Long before men controlled their sticks and flicked their BICs, the Sun wasn’t the Sun but a lonely ball of highly flammable gas aimlessly floating around the Solar System, oblivious as to what Solar or flammable meant, or even to the benefits of rotating car tires. Since there was no Sun, the Earth was a dark and cold place, much like how it is today except happier. The gas ball was actually called “The Lonely Flammable Gas Ball” and not “The Sun,” contrary to what the history books and daily newspapers might have said at the time.
According to a budding grapevine, it all started one Sunday morning, at around noon. There was a certain bikini walking along a beach that night (since the day was yet to be invented), which triggered a heavy bout of stick rubbing on planet Earth. This walking bikini also caused friction to be developed between two sticks competing for the same flame. A spark, born out of this latest bout of wild and meaningless friction, grew fed up of the typical spark-life and managed a daring escape.
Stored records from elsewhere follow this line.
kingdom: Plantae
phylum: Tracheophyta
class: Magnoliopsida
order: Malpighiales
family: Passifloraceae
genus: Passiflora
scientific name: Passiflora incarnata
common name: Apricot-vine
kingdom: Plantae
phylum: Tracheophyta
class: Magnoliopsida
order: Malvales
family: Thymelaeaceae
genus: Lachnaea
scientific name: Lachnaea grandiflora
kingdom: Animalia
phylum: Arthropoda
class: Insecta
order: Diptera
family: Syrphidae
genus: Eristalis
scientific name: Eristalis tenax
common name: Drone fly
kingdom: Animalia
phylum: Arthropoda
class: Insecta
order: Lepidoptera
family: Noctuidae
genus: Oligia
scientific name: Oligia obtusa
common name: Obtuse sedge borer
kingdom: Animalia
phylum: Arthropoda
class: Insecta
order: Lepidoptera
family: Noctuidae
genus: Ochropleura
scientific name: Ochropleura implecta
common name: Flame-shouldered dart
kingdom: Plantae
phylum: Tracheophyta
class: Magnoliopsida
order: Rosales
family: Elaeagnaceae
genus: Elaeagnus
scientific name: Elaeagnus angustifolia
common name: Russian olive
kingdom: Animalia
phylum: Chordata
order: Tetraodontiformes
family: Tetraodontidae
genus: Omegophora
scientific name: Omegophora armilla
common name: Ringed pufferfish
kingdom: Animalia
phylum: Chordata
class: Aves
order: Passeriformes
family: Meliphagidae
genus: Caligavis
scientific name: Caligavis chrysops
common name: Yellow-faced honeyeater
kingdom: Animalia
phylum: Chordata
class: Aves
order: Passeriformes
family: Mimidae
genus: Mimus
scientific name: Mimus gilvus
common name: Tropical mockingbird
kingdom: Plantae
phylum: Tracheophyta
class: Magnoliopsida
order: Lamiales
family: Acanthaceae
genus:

This aggravated spark bobbed and weaved across the Universe, skillfully avoided principles of physics, asteroids and film crews shooting yet another retroactive episode of Star Wars, and landed in, of all places, a no-smoking zone on the “The Lonely Flammable Gas Ball.” This caused what is now popularly know as The Spark and Gas Fiasco , aka: Here Comes The Sun. This created not only the sunrise, the daytime soap opera and the sunny-side-up egg, but also the need for sunglasses, sun block, tan lines, nude beaches, and daytime fragrances. It also caused nightclubs to have shorter opening hours and probably shorter skirts, which triggered pleasant daydreams, even at night. The rest is Solar System History and this blog.